The challenge of healthcare reform, she said, is, “How can we take the best parts of our system and fix the rest?”

On immigration, Sherrill reiterated her calls for comprehensive immigration reform and her opposition to a wall on the southern border of the U.S. America must increase its aid to Guatemala, Honduras and El Salvador, not for nation-building, but to reduce gang violence, she said.

“There is a reason why people are taking their families and going on an arduous journey to our border,” she said.

Sherrill also said she is fighting to get more money directed to drug interdiction efforts at the border and at ports, and told the audience she attended a meeting with the U.S. Secretary of Agriculture, who asked for immigration reform because farmers need more workers.

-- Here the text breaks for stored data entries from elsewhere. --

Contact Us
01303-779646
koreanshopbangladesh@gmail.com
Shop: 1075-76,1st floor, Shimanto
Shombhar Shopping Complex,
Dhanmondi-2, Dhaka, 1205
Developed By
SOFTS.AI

On the potential for war with Iran, the U.S. Navy veteran said that she is concerned. The lack of a fully staffed State Department and frayed relations with allies means the U.S. lacks the diplomatic channels it should have to resolve conflicts.

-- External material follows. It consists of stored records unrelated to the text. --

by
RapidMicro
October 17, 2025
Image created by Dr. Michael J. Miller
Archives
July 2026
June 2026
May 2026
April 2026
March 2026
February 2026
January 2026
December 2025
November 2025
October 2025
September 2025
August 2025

“I don’t think the president wants to go to war, but I don’t think we have the tools to walk it back,” Sherrill said.

Sherrill took a question on gun violence from Verona’s Christine McGrath, who is the local group co-leader of the gun reform group Moms Demand Action. But first, she congratulated McGrath on her recent election to the town council.

Reminding the audience that her first legislative co-sponsorship was H.R. 8, the bipartisan universal background check bill, Sherrill noted, ruefully, that although the bill passed the House, the Senate has not indicated when–or if–it will take action on it.

Sherrill said there is bipartisan support for the Violence Against Women Reauthorization Act, which includes a provision banning those convicted in domestic abuse from acquiring a gun.

But much work remains. It should not fall to students to stop school shootings, said the mother of four.

“That is not a position that any of our children should be in.”